_What is needed_. Take nothing but the lines from the one with "Februar 2018" through the one with "Flüge von Hanoi in die Ukraine" in the entries below, both ends kept, and return them exactly with pictures left out.

··· Record extracts ···

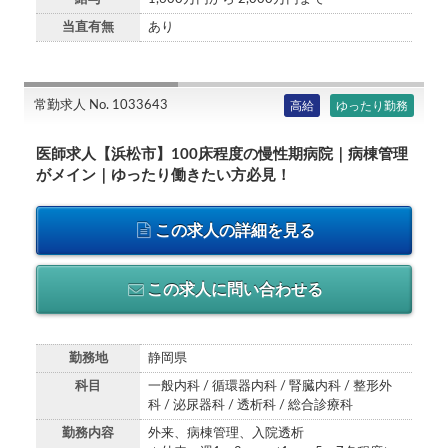
当直有無
あり
常勤求人 No. 1033643
高給
ゆったり勤務
医師求人【浜松市】100床程度の慢性期病院｜病棟管理
がメイン｜ゆったり働きたい方必見！
この求人の詳細を見る
この求人に問い合わせる
勤務地
静岡県
科目
一般内科 / 循環器内科 / 腎臓内科 / 整形外
科 / 泌尿器科 / 透析科 / 総合診療科
勤務内容
外来、病棟管理、入院透析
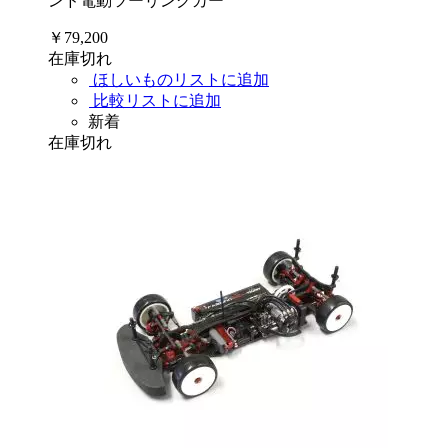
ンド電動ツーリングカー
￥79,200
在庫切れ
ほしいものリストに追加
比較リストに追加
新着
在庫切れ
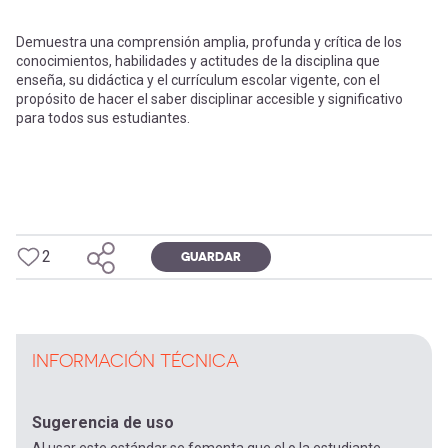
Demuestra una comprensión amplia, profunda y crítica de los
conocimientos, habilidades y actitudes de la disciplina que
enseña, su didáctica y el currículum escolar vigente, con el
propósito de hacer el saber disciplinar accesible y significativo
para todos sus estudiantes.
2
GUARDAR
INFORMACIÓN TÉCNICA
Sugerencia de uso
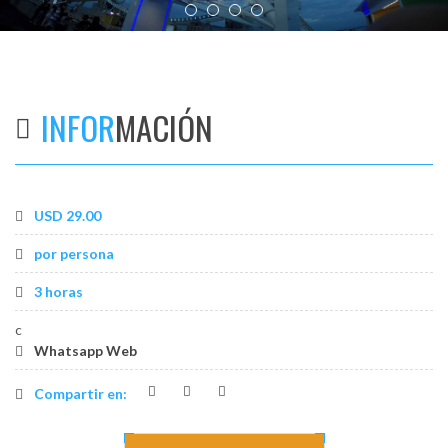
os
INFOR
MACIÓN
USD 29.00
por persona
3 horas
c
Whatsapp Web
Compartir en:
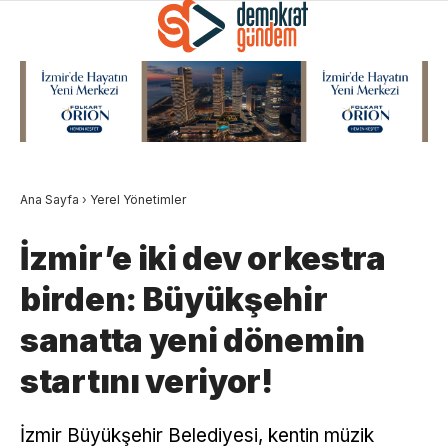
Ana Sayfa
›
Yerel Yönetimler
İzmir’e iki dev orkestra
birden: Büyükşehir
sanatta yeni dönemin
startını veriyor!
İzmir Büyükşehir Belediyesi, kentin müzik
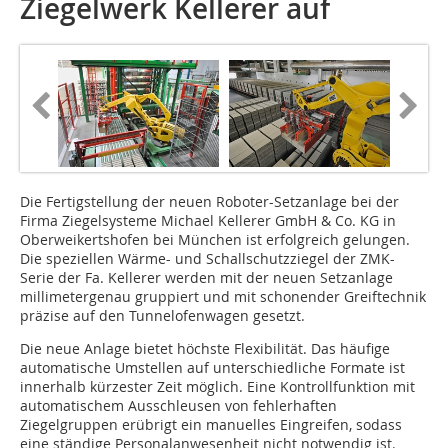
Ziegelwerk Kellerer auf
Die Fertigstellung der neuen Roboter-Setzanlage bei der
Firma Ziegelsysteme Michael Kellerer GmbH & Co. KG in
Oberweikertshofen bei München ist erfolgreich gelungen.
Die speziellen Wärme- und Schallschutzziegel der ZMK-
Serie der Fa. Kellerer werden mit der neuen Setzanlage
millimetergenau gruppiert und mit schonender Greiftechnik
präzise auf den Tunnelofenwagen gesetzt.
Die neue Anlage bietet höchste Flexibilität. Das häufige
automatische Umstellen auf unterschiedliche Formate ist
innerhalb kürzester Zeit möglich. Eine Kontrollfunktion mit
automatischem Ausschleusen von fehlerhaften
Ziegelgruppen erübrigt ein manuelles Eingreifen, sodass
eine ständige Personalanwesenheit nicht notwendig ist.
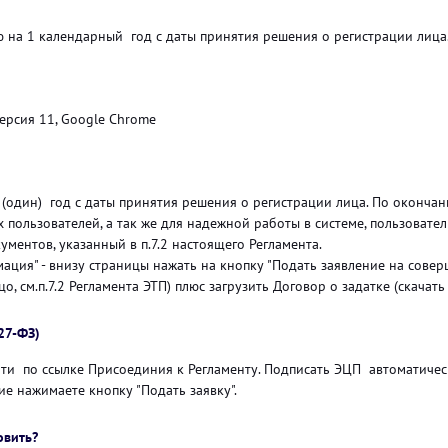
 на 1 календарный год с даты принятия решения о регистрации лица
версия 11, Google Chrome
(один) год с даты принятия решения о регистрации лица. По окончан
 пользователей, а так же для надежной работы в системе, пользователь
ментов, указанный в п.7.2 настоящего Регламента.
ация" - внизу страницы нажать на кнопку "Подать заявление на сове
, см.п.7.2 Регламента ЭТП) плюс загрузить Договор о задатке (скачать
27-ФЗ)
ейти по ссылке Присоединия к Регламенту. Подписать ЭЦП автоматиче
ие нажимаете кнопку "Подать заявку".
овить?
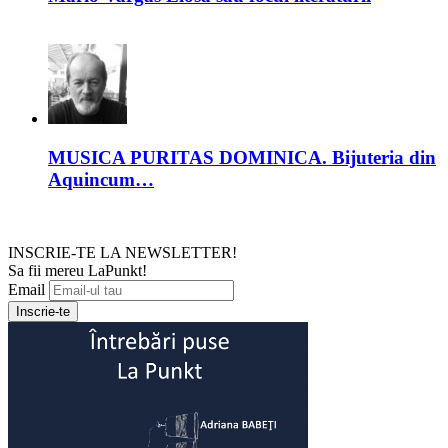
MUSICA PURITAS DOMINICA. Bijuteria din
Aquincum…
INSCRIE-TE LA NEWSLETTER!
Sa fii mereu LaPunkt!
Email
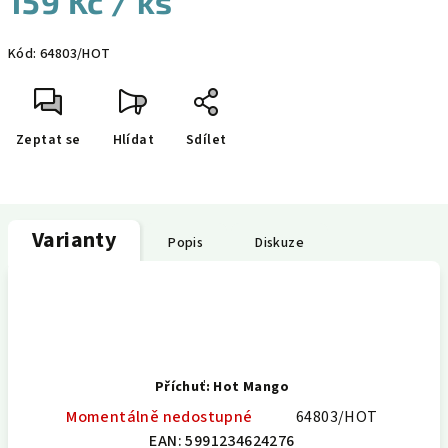
159 Kč
/ ks
Měrná
Kód:
64803/HOT
cena:
Zeptat se
Hlídat
Sdílet
Varianty
Popis
Diskuze
Příchuť: Hot Mango
Momentálně nedostupné
64803/HOT
EAN:
5991234624276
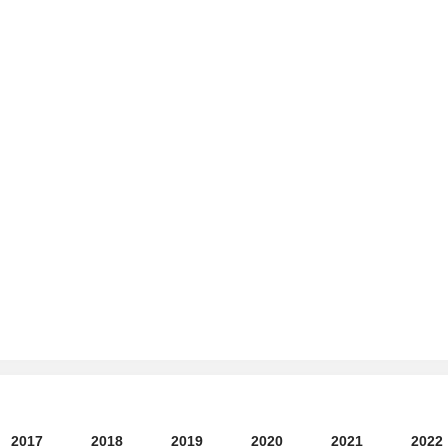
)
2017
2018
2019
2020
2021
2022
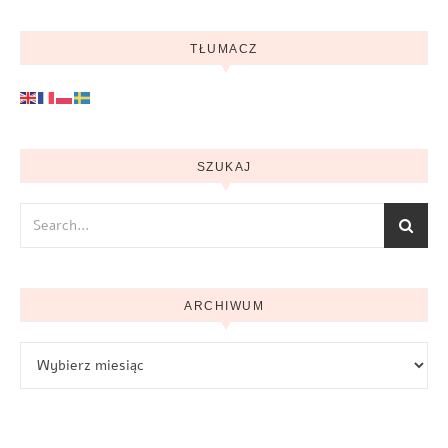
TŁUMACZ
SZUKAJ
ARCHIWUM
Archiwum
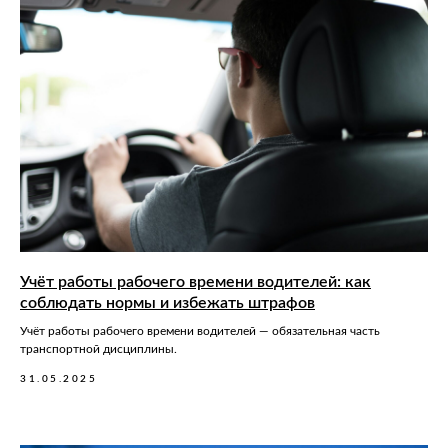
Учёт работы рабочего времени водителей: как
соблюдать нормы и избежать штрафов
Учёт работы рабочего времени водителей — обязательная часть
транспортной дисциплины.
31.05.2025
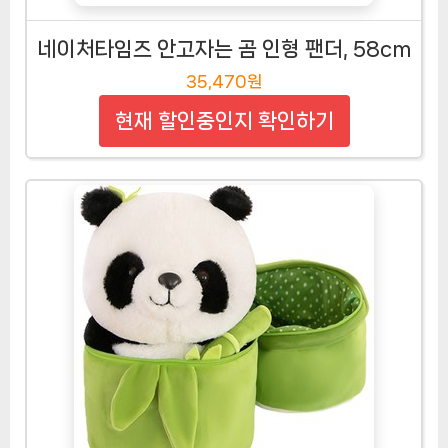
네이처타임즈 안고자는 곰 인형 팬더, 58cm
35,470원
현재 할인중인지 확인하기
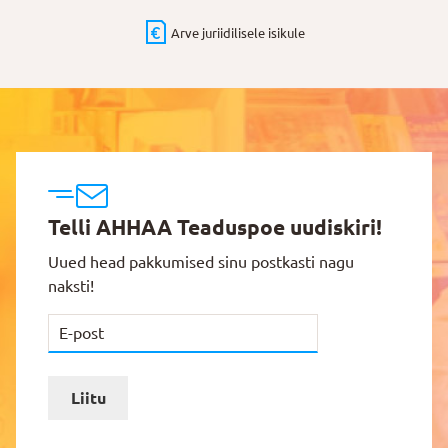
Arve juriidilisele isikule
Telli AHHAA Teaduspoe uudiskiri!
Uued head pakkumised sinu postkasti nagu
naksti!
Liitu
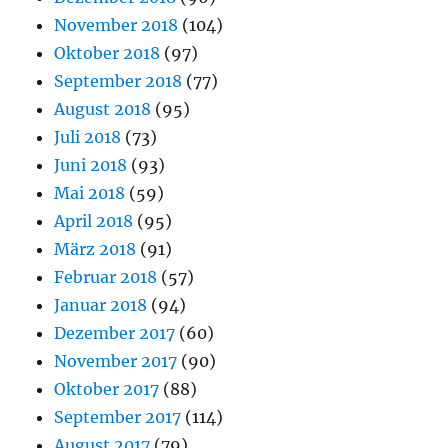
November 2018
(104)
Oktober 2018
(97)
September 2018
(77)
August 2018
(95)
Juli 2018
(73)
Juni 2018
(93)
Mai 2018
(59)
April 2018
(95)
März 2018
(91)
Februar 2018
(57)
Januar 2018
(94)
Dezember 2017
(60)
November 2017
(90)
Oktober 2017
(88)
September 2017
(114)
August 2017
(79)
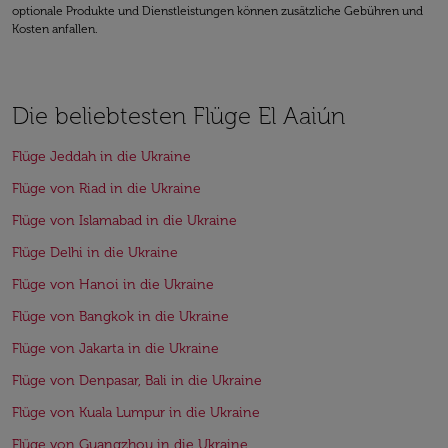
optionale Produkte und Dienstleistungen können zusätzliche Gebühren und
Kosten anfallen.
Die beliebtesten Flüge El Aaiún
Flüge Jeddah in die Ukraine
Flüge von Riad in die Ukraine
Flüge von Islamabad in die Ukraine
Flüge Delhi in die Ukraine
Flüge von Hanoi in die Ukraine
Flüge von Bangkok in die Ukraine
Flüge von Jakarta in die Ukraine
Flüge von Denpasar, Bali in die Ukraine
Flüge von Kuala Lumpur in die Ukraine
Flüge von Guangzhou in die Ukraine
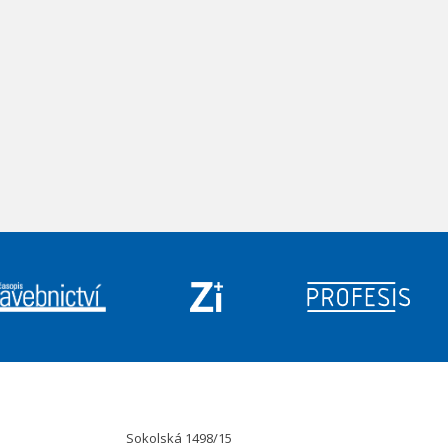
Sokolská 1498/15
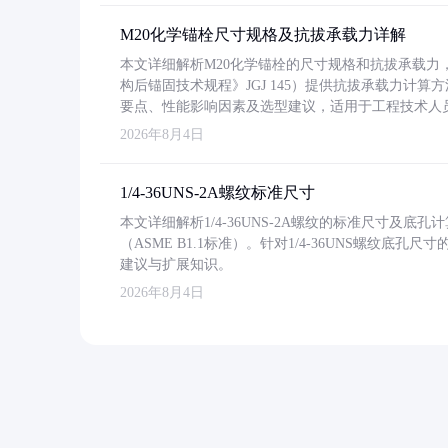
M20化学锚栓尺寸规格及抗拔承载力详解
本文详细解析M20化学锚栓的尺寸规格和抗拔承载
构后锚固技术规程》JGJ 145）提供抗拔承载力计算
要点、性能影响因素及选型建议，适用于工程技术人
2026年8月4日
1/4-36UNS-2A螺纹标准尺寸
本文详细解析1/4-36UNS-2A螺纹的标准尺寸及
（ASME B1.1标准）。针对1/4-36UNS螺纹底
建议与扩展知识。
2026年8月4日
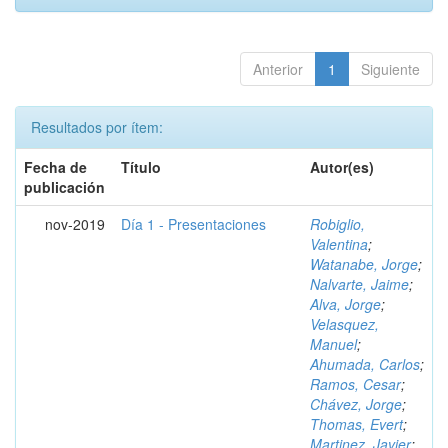
Anterior
1
Siguiente
Resultados por ítem:
Fecha de
Título
Autor(es)
publicación
nov-2019
Día 1 - Presentaciones
Robiglio,
Valentina
;
Watanabe, Jorge
;
Nalvarte, Jaime
;
Alva, Jorge
;
Velasquez,
Manuel
;
Ahumada, Carlos
;
Ramos, Cesar
;
Chávez, Jorge
;
Thomas, Evert
;
Martinez, Javier
;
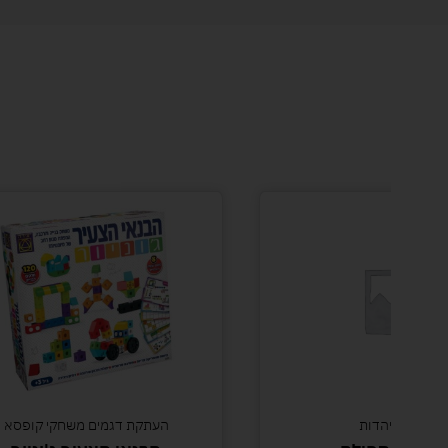
משחקי יהדות
העתקת דגמים משחקי קופסא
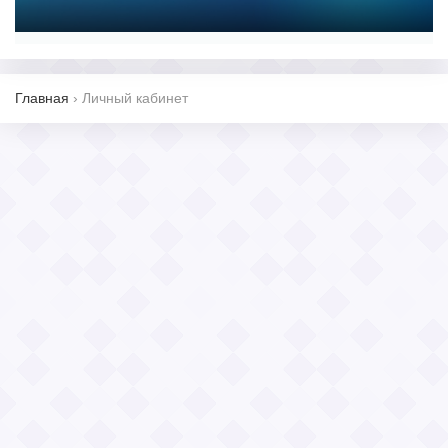
Главная
›
Личный кабинет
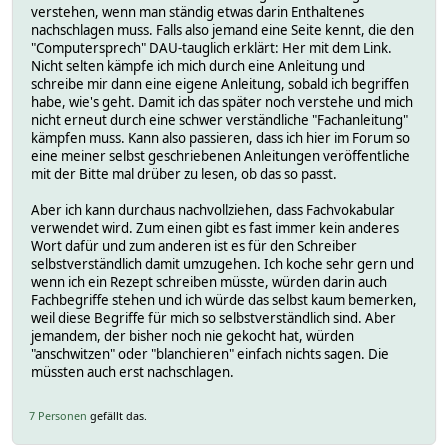
verstehen, wenn man ständig etwas darin Enthaltenes
nachschlagen muss. Falls also jemand eine Seite kennt, die den
"Computersprech" DAU-tauglich erklärt: Her mit dem Link.
Nicht selten kämpfe ich mich durch eine Anleitung und
schreibe mir dann eine eigene Anleitung, sobald ich begriffen
habe, wie's geht. Damit ich das später noch verstehe und mich
nicht erneut durch eine schwer verständliche "Fachanleitung"
kämpfen muss. Kann also passieren, dass ich hier im Forum so
eine meiner selbst geschriebenen Anleitungen veröffentliche
mit der Bitte mal drüber zu lesen, ob das so passt.
Aber ich kann durchaus nachvollziehen, dass Fachvokabular
verwendet wird. Zum einen gibt es fast immer kein anderes
Wort dafür und zum anderen ist es für den Schreiber
selbstverständlich damit umzugehen. Ich koche sehr gern und
wenn ich ein Rezept schreiben müsste, würden darin auch
Fachbegriffe stehen und ich würde das selbst kaum bemerken,
weil diese Begriffe für mich so selbstverständlich sind. Aber
jemandem, der bisher noch nie gekocht hat, würden
"anschwitzen" oder "blanchieren" einfach nichts sagen. Die
müssten auch erst nachschlagen.
7 Personen
gefällt das.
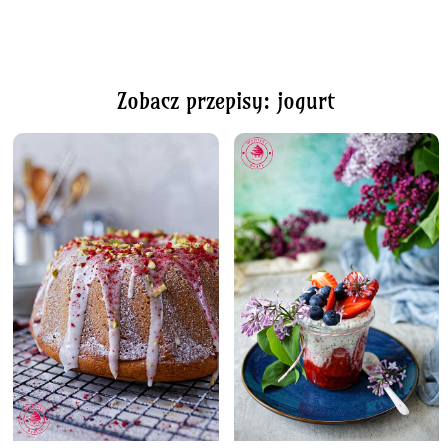
Zobacz przepisy: jogurt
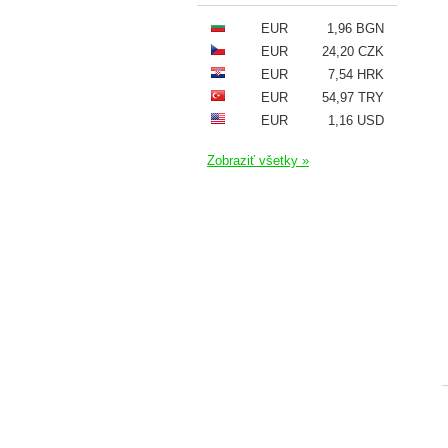
EUR
1,96 BGN
EUR
24,20 CZK
EUR
7,54 HRK
EUR
54,97 TRY
EUR
1,16 USD
Zobraziť všetky »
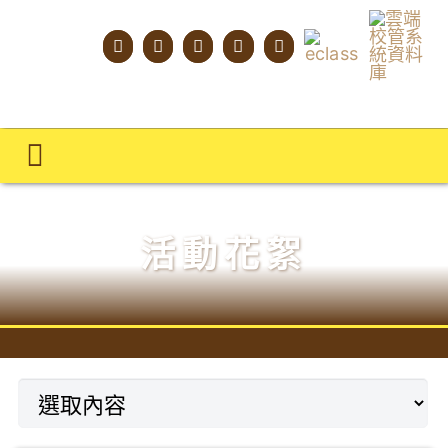
Skip
to
content
Toggle
Navigation
主頁
活動花絮
學校概覽
明才人學習藍圖
明才人成長階梯
教師專業社群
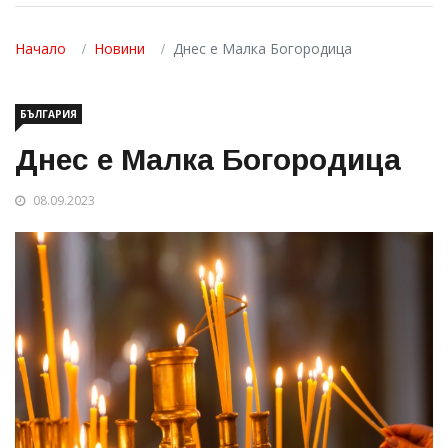
Начало
Новини
Днес е Малка Богородица
БЪЛГАРИЯ
Днес е Малка Богородица
08.09.2023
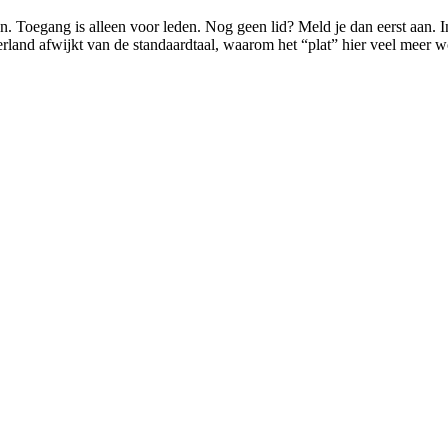
 Toegang is alleen voor leden. Nog geen lid? Meld je dan eerst aan. In
land afwijkt van de standaardtaal, waarom het “plat” hier veel meer 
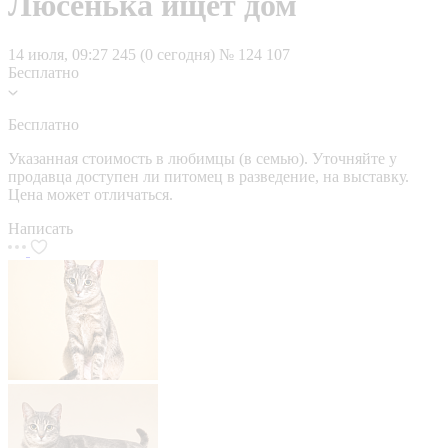
Люсенька ищет дом
14 июля, 09:27
245 (0 сегодня)
№ 124 107
Бесплатно
Бесплатно
Указанная стоимость в любимцы (в семью). Уточняйте у
продавца доступен ли питомец в разведение, на выставку.
Цена может отличаться.
Написать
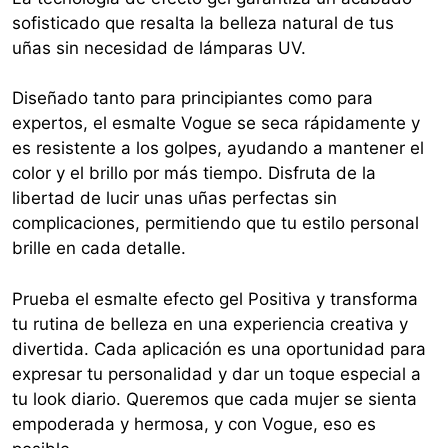
sofisticado que resalta la belleza natural de tus
uñas sin necesidad de lámparas UV.
Diseñado tanto para principiantes como para
expertos, el esmalte Vogue se seca rápidamente y
es resistente a los golpes, ayudando a mantener el
color y el brillo por más tiempo. Disfruta de la
libertad de lucir unas uñas perfectas sin
complicaciones, permitiendo que tu estilo personal
brille en cada detalle.
Prueba el esmalte efecto gel Positiva y transforma
tu rutina de belleza en una experiencia creativa y
divertida. Cada aplicación es una oportunidad para
expresar tu personalidad y dar un toque especial a
tu look diario. Queremos que cada mujer se sienta
empoderada y hermosa, y con Vogue, eso es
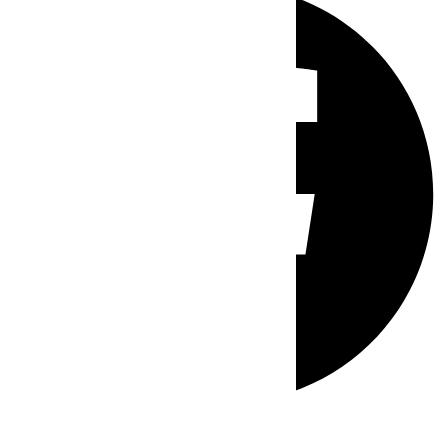
Whatsapp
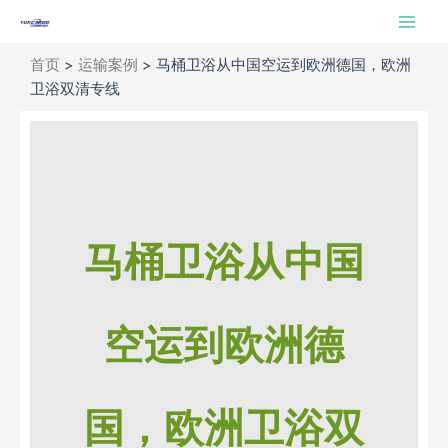
跳
Main
至
Men
内
首页
>
运输案例
>
马桶卫浴从中国空运到欧洲德国，欧洲
容
卫浴双清专线
马桶卫浴从中国
空运到欧洲德
国，欧洲卫浴双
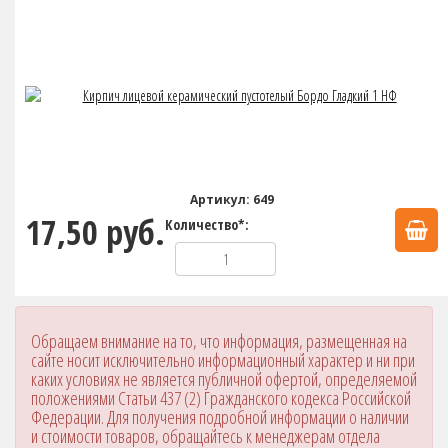
Артикул: 649
17,50 руб.
Количество*:
Обращаем внимание на то, что информация, размещенная на
сайте носит исключительно информационный характер и ни при
каких условиях не является публичной офертой, определяемой
положениями Статьи 437 (2) Гражданского кодекса Российской
Федерации. Для получения подробной информации о наличии
и стоимости товаров, обращайтесь к менеджерам отдела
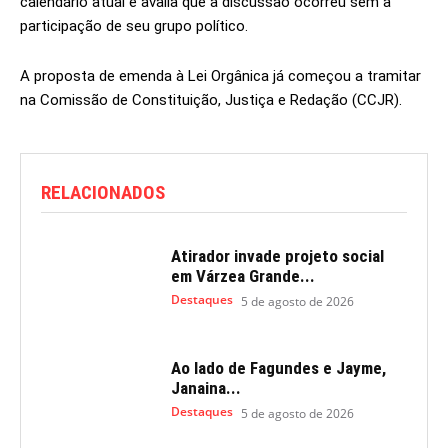
calendário atual e avalia que a discussão ocorreu sem a
participação de seu grupo político.
A proposta de emenda à Lei Orgânica já começou a tramitar
na Comissão de Constituição, Justiça e Redação (CCJR).
RELACIONADOS
Atirador invade projeto social
em Várzea Grande...
Destaques
5 de agosto de 2026
Ao lado de Fagundes e Jayme,
Janaina...
Destaques
5 de agosto de 2026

···

_Written solution_.
Februar 2018
(57)
Januar 2018
(94)
Dezember 2017
(60)
November 2017
(90)
Oktober 2017
(88)
September 2017
(114)
August 2017
(79)
optionale Produkte und Dienstleistungen können zusätzliche Gebühren und
Kosten anfallen.
Die beliebtesten Flüge El Aaiún
Flüge Jeddah in die Ukraine
Flüge von Riad in die Ukraine
Flüge von Islamabad in die Ukraine
Flüge Delhi in die Ukraine
Flüge von Hanoi in die Ukraine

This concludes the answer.